◆ **SOURCE PASSAGE**:
Start of Block

Selected teams win a trip to NASA Glenn to operate their experiment. Proposals are due in early November each year and teams from the fifty United States, Washington DC, and Puerto Rico are eligible to participate. See the DIME web site for contest rules and other information. Request a CD-ROM with contest rules and other educator resources by sending e-mail request to: dime@grc.nasa.gov (Thanks to NASA's Richard DeLombard for telling me about this program.)


Sept.16.2002 : Lance Grounded but Not Space Sponsorships

Unfortunately, it looks like singer Lance Bass will not get his flight to the ISS this October. He would have attracted enormous interest to his flight from young people, most of whom otherwise show no interest in space.

Unlike Dennis Tito and Mark Shuttleworth, Bass could not afford to pay his own way and instead relied on a promoter to organize a group of corporate sponsors. Over several weeks there were back and forth clams and counter-claims between the Russian Space Agency and Bass's rep (who more than once said the check was in the mail) over the failure to deliver the space fare until the deal finally fell apart and Bass was officially removed from the flight. (He is still in Moscow, though, trying to arrange a ride on the next Soyuz flight next April.)

Since few people are wealthy enough to pay the full $10 to $20 million (the exact price has never been revealed but probably is considerably less than the $20 million usually claimed), sponsorship arrangements will be necessary to expand the range of people who can go to orbit. Lance's failure will be taken by many as a sign that this approach is not viable but I think that is a mistake.

Almost any deal in show business is messy. Producers and directors will tell many horror stories of deals that got made for a movie or TV show but then collapsed at the last minute. Many successful movies, e.g. The Lord of the Rings, have tortured financial histories and came very close to never reaching the screen.

As discussed in James Oberg's nice review of Soviet and Russian attempts at space tourism - Can Lance Bass Sing His Way Into Space by James Oberg -SpaceDaily - Aug.28.02 - the Russian Space Agency just isn't designed for these sorts of show biz arrangements.

Ideally, an intermediary group would simply buy a set of rides with its own money and do the wheeling and dealing itself to fill the seats. This would insulate the Russian Agency while providing the flexibility and assurance that corporate sponsors need when they are asked to provide big bucks.

Unfortunately, the current set of middle players - Mir Corp & Space Adventures - don't have the capital required to purchase seats on their own. But we can expect that such a space tourist business structure will develop eventually.

End of Block

◆ **DATASET ENTRIES**:
Start of Block

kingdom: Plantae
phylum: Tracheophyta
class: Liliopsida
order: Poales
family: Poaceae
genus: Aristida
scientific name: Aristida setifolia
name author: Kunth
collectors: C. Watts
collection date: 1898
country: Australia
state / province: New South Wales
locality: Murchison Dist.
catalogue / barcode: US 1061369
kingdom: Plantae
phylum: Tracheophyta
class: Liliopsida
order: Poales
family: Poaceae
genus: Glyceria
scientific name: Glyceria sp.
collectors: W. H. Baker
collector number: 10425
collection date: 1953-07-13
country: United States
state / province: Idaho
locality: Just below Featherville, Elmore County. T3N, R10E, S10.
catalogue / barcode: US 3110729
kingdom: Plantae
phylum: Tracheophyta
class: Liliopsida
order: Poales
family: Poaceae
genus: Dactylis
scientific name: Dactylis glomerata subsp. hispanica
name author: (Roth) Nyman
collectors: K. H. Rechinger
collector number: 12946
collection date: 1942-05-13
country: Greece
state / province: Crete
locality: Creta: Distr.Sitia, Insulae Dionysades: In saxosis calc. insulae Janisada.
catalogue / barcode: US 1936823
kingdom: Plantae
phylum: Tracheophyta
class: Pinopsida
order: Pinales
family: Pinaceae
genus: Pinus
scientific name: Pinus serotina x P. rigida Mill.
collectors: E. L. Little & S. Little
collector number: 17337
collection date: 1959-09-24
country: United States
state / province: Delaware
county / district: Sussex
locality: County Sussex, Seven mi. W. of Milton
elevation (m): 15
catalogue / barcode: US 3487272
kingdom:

End of Block

◆ **PROBLEMS TO SOLVE**:
1. Duplicate the part of the source passage that begins at the words "Unfortunately, the current" and stops after "will develop eventually.".
2. Name every person whom the source passage identifies by full name.
The records were drawn from a separate source unrelated to the source passage.

◆ **WRITTEN ANSWERS**:
1.
Unfortunately, the current set of middle players - Mir Corp & Space Adventures - don't have the capital required to purchase seats on their own. But we can expect that such a space tourist business structure will develop eventually.

2. Richard DeLombard, Lance Bass, Dennis Tito, Mark Shuttleworth, James Oberg